Discover Industry Benchmarks#

Discover industry benchmarks available to use for your evaluation job within the system workspace. List all industry benchmarks or filter by label category.

Note

The system workspace is a reserved workspace for NeMo Platform that contains ready-to-use benchmarks representing industry benchmarks with published datasets and metrics.

Note

Initialization: This example uses NeMoPlatform() with no arguments so the SDK reads your active CLI context (set by nmp auth login). The workspace="system" is passed per-call to access the reserved system workspace. For the standard quickstart init, see Initializing the CLI and SDK.

from nemo_platform import NeMoPlatform

client = NeMoPlatform()

benchmarks = client.evaluation.benchmarks.list(workspace="system")
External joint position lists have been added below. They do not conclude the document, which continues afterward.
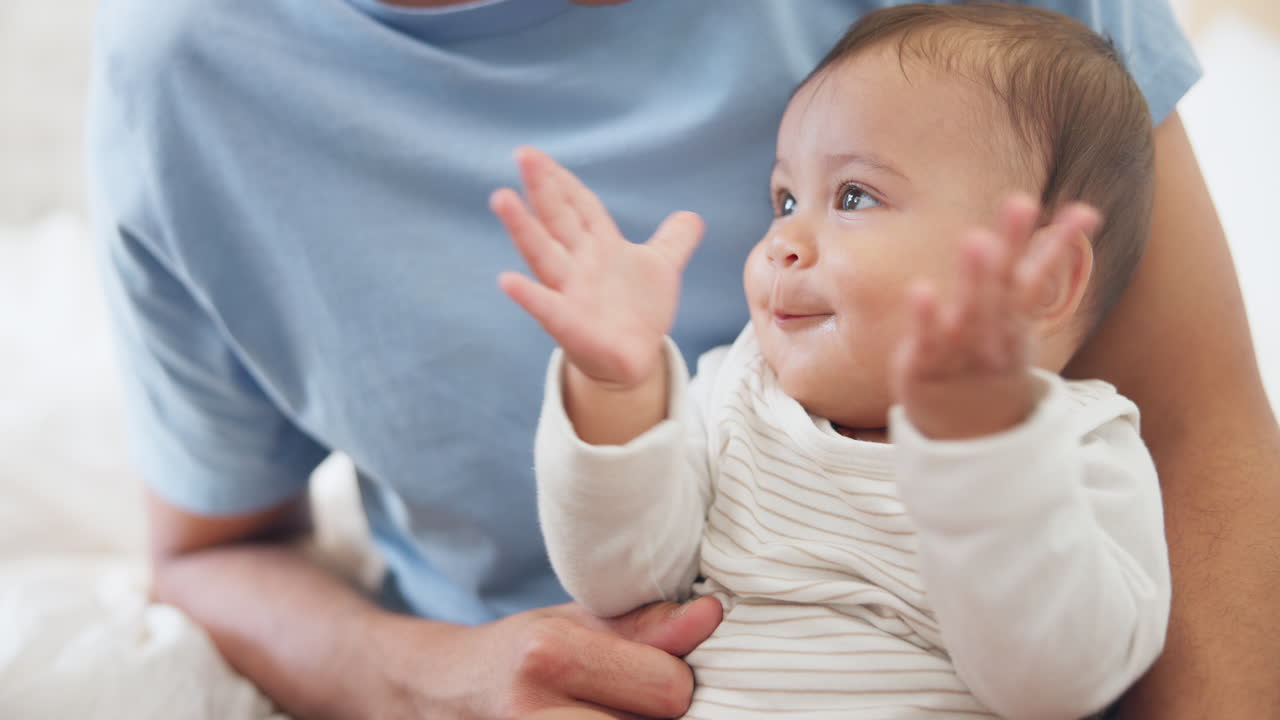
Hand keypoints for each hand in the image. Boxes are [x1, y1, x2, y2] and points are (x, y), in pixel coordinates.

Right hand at [372, 597, 722, 719]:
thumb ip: (644, 626)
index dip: (676, 683)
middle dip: (655, 717)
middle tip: (628, 702)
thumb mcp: (573, 624)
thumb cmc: (517, 655)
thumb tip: (711, 615)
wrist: (438, 695)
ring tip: (610, 712)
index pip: (668, 690)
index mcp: (548, 655)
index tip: (656, 675)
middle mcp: (530, 712)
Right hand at [493, 147, 703, 389]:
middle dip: (541, 188)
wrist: (632, 361)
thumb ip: (674, 241)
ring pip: (543, 254)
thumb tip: (692, 217)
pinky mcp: (570, 325)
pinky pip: (546, 308)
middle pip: (558, 219)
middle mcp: (579, 264)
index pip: (579, 205)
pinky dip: (527, 295)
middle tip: (522, 155)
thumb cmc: (637, 312)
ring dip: (522, 228)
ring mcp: (570, 293)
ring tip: (501, 198)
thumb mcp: (661, 270)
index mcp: (600, 246)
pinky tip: (506, 280)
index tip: (535, 154)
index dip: (562, 180)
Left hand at [890, 195, 1099, 439]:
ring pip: (970, 311)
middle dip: (1010, 248)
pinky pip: (927, 339)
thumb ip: (1042, 263)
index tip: (1085, 212)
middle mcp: (993, 329)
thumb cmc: (993, 354)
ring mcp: (960, 347)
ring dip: (975, 278)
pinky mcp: (925, 363)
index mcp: (1016, 315)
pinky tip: (922, 289)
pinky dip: (926, 317)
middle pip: (1003, 286)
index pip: (1040, 274)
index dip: (1060, 243)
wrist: (968, 430)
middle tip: (1020, 203)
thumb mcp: (1019, 314)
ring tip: (977, 238)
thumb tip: (1087, 211)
print(f"{benchmarks.pagination.total_results} benchmarks")
for benchmark in benchmarks:
    print(f"{benchmark.name}: {benchmark.description}")

# List benchmarks with pagination:
benchmarks = client.evaluation.benchmarks.list(
    workspace="system",
    page=2,
    page_size=100
)
for benchmark in benchmarks:
    print(f"{benchmark.name}: {benchmark.description}")

# Filter by evaluation category label
filtered_benchmarks = client.evaluation.benchmarks.list(
    workspace="system",
    extra_query={"search": {"data.labels.eval_category": {"$eq": "advanced_reasoning"}}},
)
print(filtered_benchmarks)

Category Label	Description
`agentic`	Evaluate the performance of agent-based or multi-step reasoning models, especially in scenarios requiring planning, tool use, and iterative reasoning.
`advanced_reasoning`	Evaluate reasoning capabilities of large language models through complex tasks.
`code`	Evaluate code generation capabilities using functional correctness benchmarks that test synthesis of working programs.
`content_safety`	Evaluate model safety risks including vulnerability to generate harmful, biased, or misleading content.
`instruction_following`	Evaluate the ability to follow explicit formatting and structural instructions
`language_understanding`	Evaluate knowledge and reasoning across diverse subjects in different languages.
`math`	Evaluate mathematical reasoning abilities.
`question_answering`	Evaluate the ability to generate answers to questions.
`rag`	Evaluate the quality of RAG pipelines by measuring both retrieval and answer generation performance.
`retrieval`	Evaluate the quality of document retriever pipelines.